My life was in shambles. I stood in front of the little wooden church that had become my only place of peace, my head throbbing, my heart broken. My hands shook as I opened the door and saw the familiar face of Mike, my pastor and dear friend. His hug was so warm and loving, and I couldn't stop the tears that instantly sprung to my eyes and flowed down my face. I had no idea where my husband was, or what he was doing. I had no idea where my life was going, and I had no idea what to do next.

I had been out of the hospital for one month, and I had one day sober. Addiction had drove a wedge so deep between my husband and I that I didn't know if our relationship could ever be mended. It had taken us three years to build our life together, and a six month relapse to lose everything we had, including each other. I didn't have to say a word, Mike knew. He had seen the consequences of addiction over and over again in our tiny town.
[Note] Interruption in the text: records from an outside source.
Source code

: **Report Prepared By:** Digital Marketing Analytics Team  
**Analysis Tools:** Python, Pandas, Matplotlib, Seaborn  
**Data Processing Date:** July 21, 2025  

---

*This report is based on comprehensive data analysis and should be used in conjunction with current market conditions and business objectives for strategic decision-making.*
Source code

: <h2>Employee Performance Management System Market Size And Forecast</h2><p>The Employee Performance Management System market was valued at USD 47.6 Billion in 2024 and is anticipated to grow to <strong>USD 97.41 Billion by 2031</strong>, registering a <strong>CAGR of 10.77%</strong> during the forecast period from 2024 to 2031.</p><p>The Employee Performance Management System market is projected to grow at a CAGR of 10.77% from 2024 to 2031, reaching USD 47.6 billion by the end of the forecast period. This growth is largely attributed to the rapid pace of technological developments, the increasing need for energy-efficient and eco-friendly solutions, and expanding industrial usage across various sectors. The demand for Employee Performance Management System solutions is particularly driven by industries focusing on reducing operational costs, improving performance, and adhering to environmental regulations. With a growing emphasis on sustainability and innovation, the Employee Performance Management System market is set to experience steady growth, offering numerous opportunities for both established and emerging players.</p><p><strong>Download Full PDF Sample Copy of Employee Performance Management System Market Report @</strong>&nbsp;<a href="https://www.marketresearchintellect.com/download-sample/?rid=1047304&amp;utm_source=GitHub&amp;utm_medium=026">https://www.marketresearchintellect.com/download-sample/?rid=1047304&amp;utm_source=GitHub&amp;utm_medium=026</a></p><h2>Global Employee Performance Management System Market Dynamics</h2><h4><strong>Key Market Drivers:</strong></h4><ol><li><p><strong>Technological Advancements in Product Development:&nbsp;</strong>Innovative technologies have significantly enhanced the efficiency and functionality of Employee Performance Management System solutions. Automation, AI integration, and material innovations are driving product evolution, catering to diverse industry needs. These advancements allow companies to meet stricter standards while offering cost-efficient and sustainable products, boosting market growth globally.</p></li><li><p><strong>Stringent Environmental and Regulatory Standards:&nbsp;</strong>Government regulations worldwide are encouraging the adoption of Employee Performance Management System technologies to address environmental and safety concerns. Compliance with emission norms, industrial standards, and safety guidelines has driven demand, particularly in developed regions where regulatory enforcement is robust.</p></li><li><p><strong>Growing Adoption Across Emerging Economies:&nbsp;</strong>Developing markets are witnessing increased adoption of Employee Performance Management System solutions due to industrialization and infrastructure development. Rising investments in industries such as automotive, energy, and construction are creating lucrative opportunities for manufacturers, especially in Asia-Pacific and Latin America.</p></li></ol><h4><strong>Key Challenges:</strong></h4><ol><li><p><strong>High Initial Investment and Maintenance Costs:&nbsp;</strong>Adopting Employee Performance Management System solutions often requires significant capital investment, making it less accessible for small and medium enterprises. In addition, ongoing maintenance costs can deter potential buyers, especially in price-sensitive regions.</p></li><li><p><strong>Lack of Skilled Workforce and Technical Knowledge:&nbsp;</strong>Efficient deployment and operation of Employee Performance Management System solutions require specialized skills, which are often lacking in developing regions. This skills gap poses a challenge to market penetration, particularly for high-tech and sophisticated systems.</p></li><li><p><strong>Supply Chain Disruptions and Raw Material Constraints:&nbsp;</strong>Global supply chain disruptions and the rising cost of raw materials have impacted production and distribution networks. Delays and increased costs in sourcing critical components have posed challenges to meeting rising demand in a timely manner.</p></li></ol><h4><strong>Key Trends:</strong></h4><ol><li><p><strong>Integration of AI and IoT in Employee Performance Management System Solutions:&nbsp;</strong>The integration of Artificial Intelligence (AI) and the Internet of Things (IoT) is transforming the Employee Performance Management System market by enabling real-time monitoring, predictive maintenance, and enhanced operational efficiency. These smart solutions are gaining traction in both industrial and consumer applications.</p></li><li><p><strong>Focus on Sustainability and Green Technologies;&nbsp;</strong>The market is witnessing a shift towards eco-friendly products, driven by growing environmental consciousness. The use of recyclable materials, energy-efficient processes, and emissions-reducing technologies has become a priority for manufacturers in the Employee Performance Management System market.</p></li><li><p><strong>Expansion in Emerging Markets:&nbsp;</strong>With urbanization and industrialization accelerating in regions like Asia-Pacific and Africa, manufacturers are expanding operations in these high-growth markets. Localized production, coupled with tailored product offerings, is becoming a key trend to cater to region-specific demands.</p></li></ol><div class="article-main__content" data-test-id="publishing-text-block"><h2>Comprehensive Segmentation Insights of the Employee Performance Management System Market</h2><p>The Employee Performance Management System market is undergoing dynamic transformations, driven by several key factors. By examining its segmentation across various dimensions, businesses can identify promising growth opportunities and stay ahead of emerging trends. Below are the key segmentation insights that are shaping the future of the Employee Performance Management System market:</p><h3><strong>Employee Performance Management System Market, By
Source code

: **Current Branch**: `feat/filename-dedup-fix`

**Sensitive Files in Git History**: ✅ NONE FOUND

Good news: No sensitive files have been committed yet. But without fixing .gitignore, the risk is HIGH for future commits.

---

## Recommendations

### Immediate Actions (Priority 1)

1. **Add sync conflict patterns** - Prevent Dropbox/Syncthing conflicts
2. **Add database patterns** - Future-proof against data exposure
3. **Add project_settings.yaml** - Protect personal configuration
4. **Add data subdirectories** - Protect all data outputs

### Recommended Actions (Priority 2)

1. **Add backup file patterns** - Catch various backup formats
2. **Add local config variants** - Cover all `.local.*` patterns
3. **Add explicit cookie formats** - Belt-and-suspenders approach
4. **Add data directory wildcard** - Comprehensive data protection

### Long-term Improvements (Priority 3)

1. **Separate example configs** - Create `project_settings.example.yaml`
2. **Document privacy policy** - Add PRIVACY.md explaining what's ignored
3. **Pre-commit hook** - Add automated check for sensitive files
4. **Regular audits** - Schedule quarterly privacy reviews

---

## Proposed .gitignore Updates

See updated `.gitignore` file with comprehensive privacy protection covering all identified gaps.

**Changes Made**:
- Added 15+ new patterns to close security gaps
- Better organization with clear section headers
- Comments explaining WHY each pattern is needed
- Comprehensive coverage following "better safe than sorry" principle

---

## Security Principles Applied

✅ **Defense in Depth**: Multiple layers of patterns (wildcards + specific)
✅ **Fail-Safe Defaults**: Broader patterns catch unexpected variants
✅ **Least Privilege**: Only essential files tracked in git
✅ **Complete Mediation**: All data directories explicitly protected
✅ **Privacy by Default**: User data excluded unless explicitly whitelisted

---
He knew me, the pain and heartache were written all over my face. He had known me since I was in diapers, helped raise me as a child.

I can't tell you what he preached that day, I was so buried in my own grief. I only remember at one point he stopped, put his hand on my shoulder, and said to me "Mend your broken heart." I cried the entire sermon. And when he called for those who had yet to be saved to come forward, my feet moved of their own accord. My broken heart pulled at an invisible thread like a marionette, dragging my feet down the aisle. In desperation I repeated the words he uttered, inviting Jesus into my heart and begging him to mend what addiction had stolen from me.

Please God, help me. I am so lost. I need you.